[Stored data]

---*---

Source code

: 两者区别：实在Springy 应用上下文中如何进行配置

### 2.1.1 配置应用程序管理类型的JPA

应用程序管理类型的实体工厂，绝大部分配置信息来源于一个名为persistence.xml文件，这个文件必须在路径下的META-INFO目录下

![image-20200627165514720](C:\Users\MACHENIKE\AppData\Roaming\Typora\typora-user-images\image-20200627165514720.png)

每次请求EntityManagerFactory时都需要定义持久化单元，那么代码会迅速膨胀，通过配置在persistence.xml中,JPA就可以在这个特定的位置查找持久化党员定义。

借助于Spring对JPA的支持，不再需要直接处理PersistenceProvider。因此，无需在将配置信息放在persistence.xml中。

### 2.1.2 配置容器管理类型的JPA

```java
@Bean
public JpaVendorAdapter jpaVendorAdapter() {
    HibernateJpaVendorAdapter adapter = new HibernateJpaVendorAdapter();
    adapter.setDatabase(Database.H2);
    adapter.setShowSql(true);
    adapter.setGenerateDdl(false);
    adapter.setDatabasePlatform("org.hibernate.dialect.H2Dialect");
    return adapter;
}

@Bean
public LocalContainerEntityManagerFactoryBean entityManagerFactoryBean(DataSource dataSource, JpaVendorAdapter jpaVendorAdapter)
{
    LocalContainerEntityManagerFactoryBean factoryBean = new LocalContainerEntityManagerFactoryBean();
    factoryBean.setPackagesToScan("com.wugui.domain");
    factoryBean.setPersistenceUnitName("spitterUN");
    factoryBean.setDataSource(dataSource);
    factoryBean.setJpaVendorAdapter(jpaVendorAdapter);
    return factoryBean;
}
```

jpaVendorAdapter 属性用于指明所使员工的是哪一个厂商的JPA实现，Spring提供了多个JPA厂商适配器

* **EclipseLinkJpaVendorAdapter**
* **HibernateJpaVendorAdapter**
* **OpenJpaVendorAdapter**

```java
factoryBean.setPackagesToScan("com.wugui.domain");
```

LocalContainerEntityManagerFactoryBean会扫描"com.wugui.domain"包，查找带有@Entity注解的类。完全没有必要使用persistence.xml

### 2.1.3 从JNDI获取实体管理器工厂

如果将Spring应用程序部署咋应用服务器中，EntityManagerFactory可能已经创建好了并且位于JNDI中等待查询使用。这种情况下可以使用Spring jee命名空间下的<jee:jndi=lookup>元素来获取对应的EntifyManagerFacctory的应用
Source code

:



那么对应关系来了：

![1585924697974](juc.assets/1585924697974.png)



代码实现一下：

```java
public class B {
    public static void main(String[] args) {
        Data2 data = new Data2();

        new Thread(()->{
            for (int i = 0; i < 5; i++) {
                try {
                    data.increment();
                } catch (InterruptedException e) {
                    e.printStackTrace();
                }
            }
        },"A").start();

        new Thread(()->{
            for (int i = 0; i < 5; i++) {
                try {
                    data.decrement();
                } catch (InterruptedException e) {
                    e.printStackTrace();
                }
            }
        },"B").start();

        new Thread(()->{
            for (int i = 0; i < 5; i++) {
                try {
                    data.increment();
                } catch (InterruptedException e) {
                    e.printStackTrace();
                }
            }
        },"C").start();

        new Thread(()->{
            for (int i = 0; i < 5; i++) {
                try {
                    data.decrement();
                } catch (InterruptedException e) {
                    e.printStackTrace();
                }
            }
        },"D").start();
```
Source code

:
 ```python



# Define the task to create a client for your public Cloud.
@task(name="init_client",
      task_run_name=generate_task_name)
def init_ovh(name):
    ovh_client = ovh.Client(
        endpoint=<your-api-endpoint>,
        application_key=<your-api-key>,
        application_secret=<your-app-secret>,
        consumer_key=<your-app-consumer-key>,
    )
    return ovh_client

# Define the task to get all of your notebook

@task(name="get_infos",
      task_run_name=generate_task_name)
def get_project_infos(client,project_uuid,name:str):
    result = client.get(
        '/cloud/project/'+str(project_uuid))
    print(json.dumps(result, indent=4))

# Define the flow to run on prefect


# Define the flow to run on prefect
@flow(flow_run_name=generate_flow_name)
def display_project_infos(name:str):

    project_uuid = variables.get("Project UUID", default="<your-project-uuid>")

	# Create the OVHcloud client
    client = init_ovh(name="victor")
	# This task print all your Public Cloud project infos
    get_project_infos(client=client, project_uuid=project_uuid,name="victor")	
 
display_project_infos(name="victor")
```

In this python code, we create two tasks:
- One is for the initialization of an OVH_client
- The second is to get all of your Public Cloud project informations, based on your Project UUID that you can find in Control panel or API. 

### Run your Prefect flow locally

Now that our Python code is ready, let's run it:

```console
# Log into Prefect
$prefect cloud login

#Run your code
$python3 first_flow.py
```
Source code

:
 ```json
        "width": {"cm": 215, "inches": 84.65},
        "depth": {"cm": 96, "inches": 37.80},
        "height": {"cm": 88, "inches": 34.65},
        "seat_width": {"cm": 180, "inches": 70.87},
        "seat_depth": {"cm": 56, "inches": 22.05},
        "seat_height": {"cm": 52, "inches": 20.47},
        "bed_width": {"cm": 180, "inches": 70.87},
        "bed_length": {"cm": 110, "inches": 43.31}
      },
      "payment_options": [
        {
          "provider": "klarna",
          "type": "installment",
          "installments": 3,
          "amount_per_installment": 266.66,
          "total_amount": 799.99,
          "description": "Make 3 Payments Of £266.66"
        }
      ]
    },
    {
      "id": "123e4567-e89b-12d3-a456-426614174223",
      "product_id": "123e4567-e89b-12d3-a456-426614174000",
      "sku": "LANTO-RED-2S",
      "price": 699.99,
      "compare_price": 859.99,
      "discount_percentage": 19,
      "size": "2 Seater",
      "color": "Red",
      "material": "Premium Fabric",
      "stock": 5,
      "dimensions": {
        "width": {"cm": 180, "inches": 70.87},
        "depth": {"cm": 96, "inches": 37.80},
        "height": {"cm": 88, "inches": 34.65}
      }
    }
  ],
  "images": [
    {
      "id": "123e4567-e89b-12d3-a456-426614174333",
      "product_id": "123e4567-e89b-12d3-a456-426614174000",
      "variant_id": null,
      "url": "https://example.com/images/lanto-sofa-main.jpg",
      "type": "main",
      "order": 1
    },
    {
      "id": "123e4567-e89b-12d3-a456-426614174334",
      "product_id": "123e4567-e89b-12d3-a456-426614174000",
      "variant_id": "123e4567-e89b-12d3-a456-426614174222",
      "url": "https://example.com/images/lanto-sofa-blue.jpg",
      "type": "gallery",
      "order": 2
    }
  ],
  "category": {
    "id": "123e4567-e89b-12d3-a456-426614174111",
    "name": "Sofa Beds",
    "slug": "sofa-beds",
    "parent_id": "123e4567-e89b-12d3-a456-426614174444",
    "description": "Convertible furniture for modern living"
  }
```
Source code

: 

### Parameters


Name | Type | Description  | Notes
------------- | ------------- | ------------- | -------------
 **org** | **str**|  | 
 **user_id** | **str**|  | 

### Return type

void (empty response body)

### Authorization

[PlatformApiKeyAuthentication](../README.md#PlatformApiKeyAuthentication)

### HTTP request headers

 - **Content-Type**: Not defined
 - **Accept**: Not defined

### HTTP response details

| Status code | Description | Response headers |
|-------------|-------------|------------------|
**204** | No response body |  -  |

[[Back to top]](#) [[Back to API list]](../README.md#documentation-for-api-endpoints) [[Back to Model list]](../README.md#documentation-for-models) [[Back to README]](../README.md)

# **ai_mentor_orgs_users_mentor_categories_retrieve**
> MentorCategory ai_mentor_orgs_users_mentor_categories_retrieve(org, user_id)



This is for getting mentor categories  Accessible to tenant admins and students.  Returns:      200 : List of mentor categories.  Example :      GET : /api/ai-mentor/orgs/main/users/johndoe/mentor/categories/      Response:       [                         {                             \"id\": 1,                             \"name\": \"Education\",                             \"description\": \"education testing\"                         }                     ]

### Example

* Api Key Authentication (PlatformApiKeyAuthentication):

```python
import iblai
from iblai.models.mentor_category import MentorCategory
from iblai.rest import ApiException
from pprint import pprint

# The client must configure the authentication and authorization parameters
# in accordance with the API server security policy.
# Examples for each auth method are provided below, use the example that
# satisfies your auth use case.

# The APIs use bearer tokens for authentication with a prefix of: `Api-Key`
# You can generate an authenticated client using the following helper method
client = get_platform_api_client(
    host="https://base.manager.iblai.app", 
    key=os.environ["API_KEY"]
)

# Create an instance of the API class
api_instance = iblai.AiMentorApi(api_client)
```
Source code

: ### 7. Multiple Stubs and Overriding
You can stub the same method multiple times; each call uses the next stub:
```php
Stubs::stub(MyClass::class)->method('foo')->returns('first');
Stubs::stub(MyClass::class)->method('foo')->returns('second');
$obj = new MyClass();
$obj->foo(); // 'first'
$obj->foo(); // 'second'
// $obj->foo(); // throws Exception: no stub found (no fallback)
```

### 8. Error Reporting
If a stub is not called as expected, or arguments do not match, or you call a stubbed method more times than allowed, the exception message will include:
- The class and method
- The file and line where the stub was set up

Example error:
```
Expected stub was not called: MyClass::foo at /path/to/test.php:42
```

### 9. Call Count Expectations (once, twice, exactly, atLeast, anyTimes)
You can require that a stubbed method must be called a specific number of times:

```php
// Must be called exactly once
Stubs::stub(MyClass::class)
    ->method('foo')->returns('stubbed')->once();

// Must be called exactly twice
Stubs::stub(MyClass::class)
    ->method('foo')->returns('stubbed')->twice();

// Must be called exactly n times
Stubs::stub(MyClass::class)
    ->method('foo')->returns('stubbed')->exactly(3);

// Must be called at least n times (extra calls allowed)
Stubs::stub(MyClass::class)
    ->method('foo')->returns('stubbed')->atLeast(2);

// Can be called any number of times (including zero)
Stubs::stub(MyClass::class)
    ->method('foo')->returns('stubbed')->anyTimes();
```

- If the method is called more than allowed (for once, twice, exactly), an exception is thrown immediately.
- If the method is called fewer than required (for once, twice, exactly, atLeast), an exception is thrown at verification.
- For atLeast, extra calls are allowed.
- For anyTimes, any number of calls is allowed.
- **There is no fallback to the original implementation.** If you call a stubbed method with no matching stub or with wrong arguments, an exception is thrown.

---*---

Aim of the task
Filter the entries down to the lines that hold "setPackagesToScan". Copy those lines.

Answer section
    factoryBean.setPackagesToScan("com.wugui.domain");
factoryBean.setPackagesToScan("com.wugui.domain");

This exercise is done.